*** Opening of Records for this task ***

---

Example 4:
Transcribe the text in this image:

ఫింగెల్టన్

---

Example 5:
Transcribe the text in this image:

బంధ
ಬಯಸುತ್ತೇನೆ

*** Close of Records for this task ***

• _Task to complete_
Each record above is to be written out again, without any change.

• _Task answer_
---

Example 4:
Transcribe the text in this image:

ఫింగెల్టన్

---

Example 5:
Transcribe the text in this image:

బంధ
ಬಯಸುತ್ತೇನೆ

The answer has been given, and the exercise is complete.